Texte de lecture »
Liberté, égalité, fraternité. Que valent les valeurs de la République aujourd’hui ? La question faisait l’objet d’un atelier des vingtième entretiens territoriaux de Strasbourg. Les organisateurs (1) avaient pour l’occasion demandé à un professeur de renom de venir donner son sentiment en la personne de Jean-Pierre Chevènement.
L’ancien ministre, républicain convaincu, ne s’est pas privé de donner un véritable cours de sciences politiques au parterre de territoriaux venu l’écouter. Il a réexpliqué les fondamentaux de la République à ceux qu’il qualifie de « visage du service public de notre pays » pour les aider à mieux incarner ces valeurs sur le terrain. « Si on reste trop abstrait, on ne comprend pas ce dont il est question » a-t-il averti. Ces valeurs que sont la liberté, l’égalité et la fraternité « ne valent que si on garde à l’esprit leur cohérence », selon l’ancien ministre.
La liberté … dans le cadre de la loi
La liberté n’est pas l’anarchie, mais bien celle que l’on peut exercer dans le cadre de la loi, elle-même expression de la volonté du peuple souverain, a recadré l’ancien maire de Belfort. Concrètement pour le citoyen, ce principe se traduit par la liberté de faire tout ce qu’il veut… à partir du moment où ce qu’il fait n’est pas interdit. Mais ce principe s’articule avec celui d’égalité, défini par Jean-Pierre Chevènement, comme une « égalité des chances, une égalité devant le service public, et donc devant ses prestations ». C’est cet ensemble qui permet par exemple de refuser toute discrimination, qu’elle soit ethnique, sexuelle, religieuse, a-t-il mis en perspective.

Données »
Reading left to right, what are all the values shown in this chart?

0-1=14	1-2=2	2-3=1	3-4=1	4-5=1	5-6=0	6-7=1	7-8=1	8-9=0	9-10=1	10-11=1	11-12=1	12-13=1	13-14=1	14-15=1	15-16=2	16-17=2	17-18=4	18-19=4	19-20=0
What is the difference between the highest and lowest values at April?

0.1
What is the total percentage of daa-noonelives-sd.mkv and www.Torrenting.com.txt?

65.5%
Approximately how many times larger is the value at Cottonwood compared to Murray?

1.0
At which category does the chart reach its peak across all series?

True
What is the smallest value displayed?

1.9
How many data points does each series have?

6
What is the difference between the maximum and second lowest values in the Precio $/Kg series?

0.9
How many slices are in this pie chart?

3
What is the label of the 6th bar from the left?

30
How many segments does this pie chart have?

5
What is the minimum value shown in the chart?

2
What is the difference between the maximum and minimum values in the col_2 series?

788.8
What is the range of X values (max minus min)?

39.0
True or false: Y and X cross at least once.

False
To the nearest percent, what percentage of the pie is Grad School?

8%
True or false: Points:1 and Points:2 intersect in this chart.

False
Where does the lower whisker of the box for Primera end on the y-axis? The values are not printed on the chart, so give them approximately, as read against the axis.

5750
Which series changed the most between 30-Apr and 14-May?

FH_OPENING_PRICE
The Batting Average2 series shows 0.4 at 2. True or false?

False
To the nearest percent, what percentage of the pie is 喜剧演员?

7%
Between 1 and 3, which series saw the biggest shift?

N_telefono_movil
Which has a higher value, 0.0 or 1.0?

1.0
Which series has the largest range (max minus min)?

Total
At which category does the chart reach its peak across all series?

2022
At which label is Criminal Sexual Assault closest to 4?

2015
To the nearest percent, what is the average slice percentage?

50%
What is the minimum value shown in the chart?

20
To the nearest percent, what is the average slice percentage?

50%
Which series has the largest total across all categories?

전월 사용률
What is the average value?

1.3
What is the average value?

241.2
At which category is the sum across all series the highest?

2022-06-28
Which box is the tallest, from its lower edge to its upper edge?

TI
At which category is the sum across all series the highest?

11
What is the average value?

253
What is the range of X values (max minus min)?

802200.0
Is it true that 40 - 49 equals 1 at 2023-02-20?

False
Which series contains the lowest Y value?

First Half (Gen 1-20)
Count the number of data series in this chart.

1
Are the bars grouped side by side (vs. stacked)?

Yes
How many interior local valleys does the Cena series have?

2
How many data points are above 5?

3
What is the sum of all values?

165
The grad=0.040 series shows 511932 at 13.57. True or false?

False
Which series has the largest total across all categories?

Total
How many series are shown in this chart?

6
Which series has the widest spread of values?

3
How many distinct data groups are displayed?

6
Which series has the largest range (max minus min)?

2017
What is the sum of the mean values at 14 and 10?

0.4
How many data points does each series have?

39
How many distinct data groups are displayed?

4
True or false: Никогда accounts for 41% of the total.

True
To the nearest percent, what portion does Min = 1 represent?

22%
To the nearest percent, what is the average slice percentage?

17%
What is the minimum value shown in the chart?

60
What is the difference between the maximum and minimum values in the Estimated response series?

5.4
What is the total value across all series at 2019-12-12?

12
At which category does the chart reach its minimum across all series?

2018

Consignes »
A. Réécrivez les lignes de données, depuis la première jusqu'à celle qui contient « What is the difference between the highest » incluse, en remplaçant « values » par « numbers » sans rien modifier d'autre.
B. Poursuivez le texte sur les valeurs de la République à partir de sa dernière phrase.
Le texte et les lignes de données proviennent de sources distinctes.

Corrigés »
A.
Reading left to right, what are all the numbers shown in this chart?

0-1=14	1-2=2	2-3=1	3-4=1	4-5=1	5-6=0	6-7=1	7-8=1	8-9=0	9-10=1	10-11=1	11-12=1	12-13=1	13-14=1	14-15=1	15-16=2	16-17=2	17-18=4	18-19=4	19-20=0
What is the difference between the highest and lowest numbers at April?

B.
Le principe d’égalité, c’est l’égalité des chances, une égalité devant le service public, et donc devant ses prestations
Un outil de lutte contre les discriminations
Le système permet ainsi de déconstruire certaines postures. Les discriminations religieuses existent depuis des siècles, l’Edit de Nantes avait tenté d’y mettre fin, sa révocation a été funeste pour le pays, a rappelé l’actuel président de la Fondation de l’Islam de France. Depuis, la France a progressé sur l’échelle de la tolérance, juge l’ancien ministre, en particulier avec le principe de laïcité « qui n’exclut pas qu’un individu trouve des motivations religieuses dans son action, mais qui fait que celles-ci n’ont pas à s’exprimer dans le débat public. La République demande seulement aux religions de ne pas imposer leur dogme dans le débat public ».
La République demande seulement aux religions de ne pas imposer leur dogme dans le débat public
Cette posture, selon l’ancien élu local, n’empêche pas de prendre en compte certains facteurs culturels et de trouver certaines solutions par exemple pour les repas dans les cantines scolaires (en ne servant pas uniquement de la viande porc dans un menu, en séparant les aliments…). Elle permet aussi de « résister » à ce qui relève de « pressions communautaires » conduisant à des situations « inadmissibles » comme le refus pour une femme de se faire soigner par un homme à l’hôpital ou pour un homme de conduire un bus après une femme.
Le service public pour civiliser plus encore
Quant à la fraternité, qui subsiste via la sécurité sociale, la gratuité de l’école, les allocations familiales…, elle implique du civisme, au sens du respect de la loi : « le citoyen a des droits, mais aussi des devoirs, a sermonné Jean-Pierre Chevènement. Les valeurs de la République sont des valeurs immenses. La citoyenneté ne va pas sans quelques abnégations ».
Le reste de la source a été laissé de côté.